▼
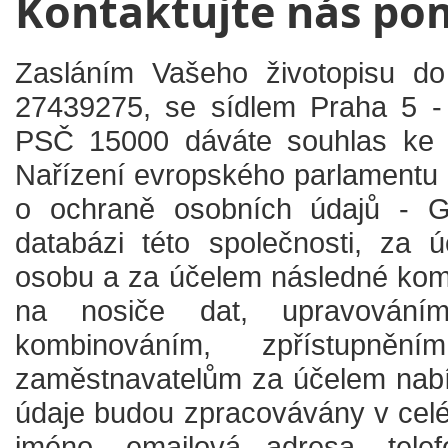
Kontaktujte nás po
Zasláním Vašeho životopisu do
27439275, se sídlem Praha 5 -
PSČ 15000 dáváte souhlas ke z
Nařízení evropského parlamentu
o ochraně osobních údajů - G
databázi této společnosti, za 
osobu a za účelem následné komun
na nosiče dat, upravováním
kombinováním, zpřístupně
zaměstnavatelům za účelem nabíd
údaje budou zpracovávány v cel
jméno, emailová adresa, tele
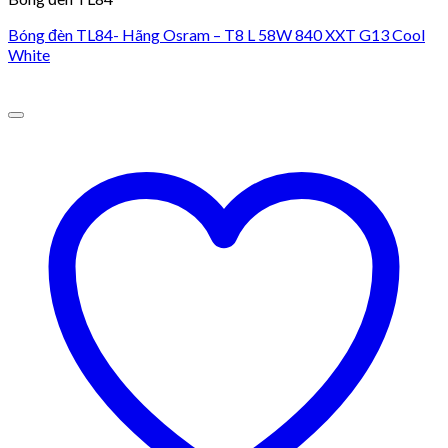
Bóng đèn TL84- Hãng Osram – T8 L 58W 840 XXT G13 Cool
White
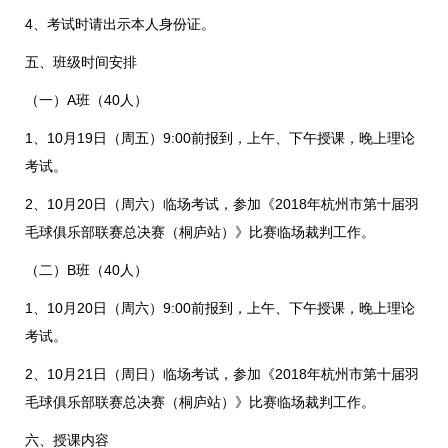
4、考试时请出示本人身份证。
五、班级时间安排
（一）A班（40人）
1、10月19日（周五）9:00前报到，上午、下午授课，晚上理论
考试。
2、10月20日（周六）临场考试，参加《2018年杭州市第十届羽
毛球俱乐部联赛总决赛（桐庐站）》比赛临场裁判工作。
（二）B班（40人）
1、10月20日（周六）9:00前报到，上午、下午授课，晚上理论
考试。
2、10月21日（周日）临场考试，参加《2018年杭州市第十届羽
毛球俱乐部联赛总决赛（桐庐站）》比赛临场裁判工作。
六、授课内容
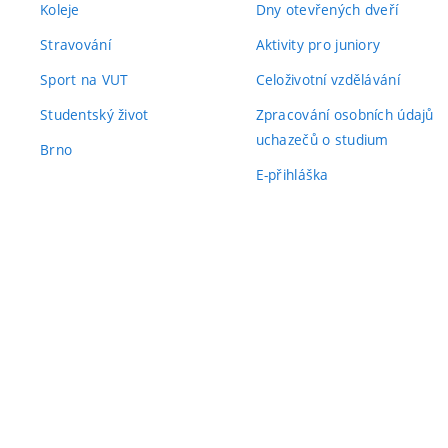
Koleje
Dny otevřených dveří
Stravování
Aktivity pro juniory
Sport na VUT
Celoživotní vzdělávání
Studentský život
Zpracování osobních údajů
uchazečů o studium
Brno
E-přihláška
▲
◆ What to produce
Render the part of the items that runs from the start through the line containing "údaje budou zpracovávány v cel", both ends included, as a Markdown table with the columns No. and Text, giving each line its row number and skipping blank lines. Leave out the pictures.

◆ Answer box
| No. | Text |
|---|---|
| 1 | Kontaktujte nás po |
| 2 | Zasláním Vašeho životopisu do |
| 3 | 27439275, se sídlem Praha 5 - |
| 4 | PSČ 15000 dáváte souhlas ke z |
| 5 | Nařízení evropského parlamentu |
| 6 | o ochraně osobních údajů - G |
| 7 | databázi této společnosti, za  |
| 8 | osobu a za účelem následné komun |
| 9 | na nosiče dat, upravováním |
| 10 | kombinováním, zpřístupně |
| 11 | zaměstnavatelům za účelem nabíd |
| 12 | údaje budou zpracovávány v cel |